Outra vez a competitividade?
Como é que você quer que meia duzia de pessoas que realmente trabalham chegue para contrabalançar as centenas de milhar que nada produzem, que não seja sacar dinheiro a essa meia duzia para se fazerem pagar em chorudos ordenados e benesses?
Esqueça a produtividade, nunca mais lá vai. Tente outra coisa.
A greve geral, vem tarde e não serve para mais nada que não seja complicar a vida à tal meia duzia atrás mencionada e poupar um dinheirão em ordenados, alguns quilos de clips, resmas e demais materiais estacionários que não serão roubados nesse dia.
Como as luzes nunca se apagam nem se desligam os computadores, nem na luz se poupa.
Se esta malta prestasse para alguma coisa, partia isto tudo, mas como conscientemente sabem que são demasiado bem pagos para o pouco que fazem (já que nada produzem)entendem que o melhor é estar quietos e calados.
Fazer uma greve um mês e tal depois de levarem no pêlo, é só um pretexto para preparem um belo farnel, umas bandeirolas e marcar viagem no autocarro.
Não serve para mais nada. Mais um pic-nic.

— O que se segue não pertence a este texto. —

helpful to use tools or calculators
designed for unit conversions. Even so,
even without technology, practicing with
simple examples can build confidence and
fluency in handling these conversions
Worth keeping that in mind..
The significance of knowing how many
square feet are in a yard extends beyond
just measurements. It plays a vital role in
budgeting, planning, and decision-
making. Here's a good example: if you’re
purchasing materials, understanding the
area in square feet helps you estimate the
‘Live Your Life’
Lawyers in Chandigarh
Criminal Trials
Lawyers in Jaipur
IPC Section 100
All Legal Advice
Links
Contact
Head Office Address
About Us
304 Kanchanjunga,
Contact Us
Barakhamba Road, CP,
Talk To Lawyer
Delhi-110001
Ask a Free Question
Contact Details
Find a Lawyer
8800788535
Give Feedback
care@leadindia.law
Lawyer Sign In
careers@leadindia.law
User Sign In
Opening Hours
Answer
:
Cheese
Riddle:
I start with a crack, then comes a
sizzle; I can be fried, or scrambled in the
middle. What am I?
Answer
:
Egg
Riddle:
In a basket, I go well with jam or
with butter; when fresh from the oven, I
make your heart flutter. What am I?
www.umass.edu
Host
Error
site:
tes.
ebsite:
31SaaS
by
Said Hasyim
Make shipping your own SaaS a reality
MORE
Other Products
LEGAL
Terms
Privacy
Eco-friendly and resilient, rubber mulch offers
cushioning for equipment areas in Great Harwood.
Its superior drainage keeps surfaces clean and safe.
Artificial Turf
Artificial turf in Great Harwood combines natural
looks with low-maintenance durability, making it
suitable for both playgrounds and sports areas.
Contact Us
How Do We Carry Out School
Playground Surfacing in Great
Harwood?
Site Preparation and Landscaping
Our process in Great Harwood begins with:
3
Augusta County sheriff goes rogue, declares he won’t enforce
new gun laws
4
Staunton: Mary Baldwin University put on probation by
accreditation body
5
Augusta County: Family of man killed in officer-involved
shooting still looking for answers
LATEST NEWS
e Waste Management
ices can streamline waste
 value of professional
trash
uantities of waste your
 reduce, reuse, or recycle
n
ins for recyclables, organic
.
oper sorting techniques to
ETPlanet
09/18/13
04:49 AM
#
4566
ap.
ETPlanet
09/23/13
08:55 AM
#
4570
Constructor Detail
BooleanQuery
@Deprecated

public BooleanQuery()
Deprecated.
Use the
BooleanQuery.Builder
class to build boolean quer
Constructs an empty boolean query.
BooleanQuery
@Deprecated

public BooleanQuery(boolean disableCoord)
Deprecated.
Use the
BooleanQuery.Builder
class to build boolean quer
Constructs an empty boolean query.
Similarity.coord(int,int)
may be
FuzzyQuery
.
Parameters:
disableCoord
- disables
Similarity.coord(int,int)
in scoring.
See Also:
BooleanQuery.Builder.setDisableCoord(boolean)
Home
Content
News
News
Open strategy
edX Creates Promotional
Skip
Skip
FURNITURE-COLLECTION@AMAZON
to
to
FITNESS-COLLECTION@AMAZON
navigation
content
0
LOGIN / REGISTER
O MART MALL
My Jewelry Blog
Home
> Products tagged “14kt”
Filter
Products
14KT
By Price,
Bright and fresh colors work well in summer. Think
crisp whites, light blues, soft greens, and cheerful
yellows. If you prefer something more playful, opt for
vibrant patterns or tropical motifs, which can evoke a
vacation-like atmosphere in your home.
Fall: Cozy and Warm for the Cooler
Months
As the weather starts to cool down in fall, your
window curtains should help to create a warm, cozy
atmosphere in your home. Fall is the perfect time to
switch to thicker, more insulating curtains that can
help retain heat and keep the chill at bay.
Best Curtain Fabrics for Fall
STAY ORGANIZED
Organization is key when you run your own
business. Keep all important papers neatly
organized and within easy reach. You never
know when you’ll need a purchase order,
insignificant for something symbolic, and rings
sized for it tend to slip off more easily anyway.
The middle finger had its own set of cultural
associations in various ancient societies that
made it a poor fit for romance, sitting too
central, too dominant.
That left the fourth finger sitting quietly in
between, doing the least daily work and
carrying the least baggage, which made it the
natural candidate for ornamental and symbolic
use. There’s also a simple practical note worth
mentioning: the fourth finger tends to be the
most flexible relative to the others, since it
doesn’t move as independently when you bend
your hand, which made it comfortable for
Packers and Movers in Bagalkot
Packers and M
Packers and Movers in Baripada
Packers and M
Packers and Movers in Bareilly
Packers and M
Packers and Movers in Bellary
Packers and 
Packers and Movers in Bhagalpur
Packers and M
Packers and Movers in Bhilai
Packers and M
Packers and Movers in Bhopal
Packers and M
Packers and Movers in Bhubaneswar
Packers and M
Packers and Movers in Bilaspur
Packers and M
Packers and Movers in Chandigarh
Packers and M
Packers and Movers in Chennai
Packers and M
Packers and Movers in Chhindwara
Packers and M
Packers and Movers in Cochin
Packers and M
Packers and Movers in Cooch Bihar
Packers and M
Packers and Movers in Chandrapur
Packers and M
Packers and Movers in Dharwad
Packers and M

Mas sempre se poupa no estacionário nas chamadas do telefone de secretária, alivia-se um pouco o tráfego de internet com menos mails e consulta aos blogs e sites do costume.
Mas não há azar, que no dia seguinte é tudo a dobrar, inclusive umas horitas extra para pôr as tralhas em dia.
Mas mesmo que isto melhorasse alguma coisa não ia dar em nada, que assim que isto melhore, arranja-se nova crise.Por causa dos mercados, das feiras, ou de outra coisa qualquer.
A gente acredita em tudo.
Não é verdade?

rui fonseca said...

"A gente acredita em tudo.
Não é verdade?"

Da caricatura que desenha ressaltam
muitos traços da realidade, reconheço.

Mas o meu entretenimento não são caricaturas, para as quais me falta jeito, mas uma, ainda que pobre, reflexão sobre o nosso destino colectivo.

Neste apontamento quis somente referir que, se a entrada no euro, para além das vantagens que nos trouxe, nos encaminhou também para opções que nos envididaram até ao insuportável, é forçoso que a sociedade se organize de modo a minimizar os custos da coabitação com uma moeda forte.

E admira-me que nem os políticos nem os académicos abordem o problema com a população. Porque é fundamental que a população perceba bem os motivos que nos truxeram a este beco e o modo de poder retroceder sem voltar a embicar nele.